The IHC validation cohort included 38 susceptible and 47 age-matched healthy controls Additional file 7: Supplementary Table S1 lists the clinical characteristics of the study cohort. IHC staining of 5-µm-thick formalin-fixed, paraffin-embedded tissue sections was performed using the MACTH4 universal HRP-Polymer Kit following the manufacturer’s instructions (Biocare Medical, M4U534L). Briefly, 5-μm-thick formalin-fixed, paraffin-embedded tissue sections were deparaffinized with three successive passages through xylene, and rehydrated through decreasing concentrations (100, 95, 80, 70, and 50%) of ethanol. After antigen retrieval, peroxidase, and protein blocking steps, tissue sections were incubated for 1 h at room temperature with primary antibodies, 30 min with the post primary block reagent, and 30 min with the horseradish peroxidase-coupled polymer secondary antibodies. Upon two additional washes, secondary antibodies were revealed with the liquid DAB Substrate Chromogen System (10-min incubation).
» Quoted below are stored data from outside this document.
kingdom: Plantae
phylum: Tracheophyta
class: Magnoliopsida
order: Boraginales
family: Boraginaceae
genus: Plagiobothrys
Finally, slides were washed in distilled water, and counterstained with hematoxylin. Antibodies specific for AKR1C1 (GeneTex, GTX105620, 1:100), HSL (ThermoFisher Scientific, PA5-2638, 1:250), CD36 (Sigma, HPA002018, 1:500), AQP7 (Novus, NBP1-30862, 1:1000), CD45 (Dako, M0701, 1:100), CD68 (Dako M0876, 1:50), ki67 (Dako M7240, 1:50), CD4 (Leica Biosystems, NCL-L-CD4-368, 1:50), CD8 (Dako, M7103, 1:200), CD20 (Dako, M0755, 1:200), LC3B (GeneTex, GTX116080, 1:500), TOMM20 (Abcam, ab56783, 1:150) were used. Whole slide digital imaging was performed using the Aperio ScanScope CS system (Aperio, Vista, CA). Aperio Image Scope v12.3.2 software was used to quantify the signal of the epithelial staining using a positive pixel count algorithm, while QuPath v0.2.0 software was used to obtain an automatic count of the cells positive to CD45, CD68, CD8, CD4, and CD2055,63.
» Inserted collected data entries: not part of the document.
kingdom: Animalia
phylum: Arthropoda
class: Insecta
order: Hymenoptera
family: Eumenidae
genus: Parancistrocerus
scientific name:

Primary breast epithelial cells: cultures and immunofluorescence

Cryopreserved breast tissue cores were obtained from the KTB. Primary epithelial cells were isolated and cultured as previously described64. Human fibroblasts were obtained by incubating 1 ml of cell suspension after tissue dissociation in DMEM (Gibco, ThermoFisher Scientific) with 10% fetal bovine serum (Gibco). After 1 week of culture, 5000 cells were plated into each well of an eight-well-chamber slide (BD Biosciences, San Jose, CA). After overnight incubation at 37 °C, the cells were washed with PBS and fixed with acetone: methanol (1:1) at −20 °C for 10 min. After three washes with PBS, cells were incubated with blocking buffer (PBS1×, 5% normal goat serum, 0.1%TritonX-100) for 1 h at room temperature, followed by incubation with primary antibodies: rabbit anti-vimentin (Cell Signaling, D21H3, 1:100) or mouse anti-E-cadherin (Cell Signaling, 14472, 1:50) overnight. Upon three washes with PBS, cells were incubated with secondary antibodies (goat anti-mouse Alexa Fluor 568 or goat anti-rabbit Alexa Fluor 488; ThermoFisher Scientific, 1:500) for 1 h at room temperature. After three washes with PBS, the coverslide was mounted using DAKO fluorescent mounting medium (S3023 Agilent, Santa Clara, CA), and the staining was visualized using a fluorescent microscope (Eclipse TS100, Nikon Instruments inc, Melville, NY).

Statistical analysis

Data were expressed as means ± standard error of the mean (SEM). Matched susceptible and healthy samples were compared using the paired Wilcoxon signed-ranks test, two-tailed, paired t test or one-way ANOVA (GraphPad Prism, version 7.01, La Jolla, CA). Significant differences were denoted as follows: P < 0.05 (*), and <0.005 (**).

Reporting summary

Further information on research design is available in the Nature Research Reporting Summary linked to this article.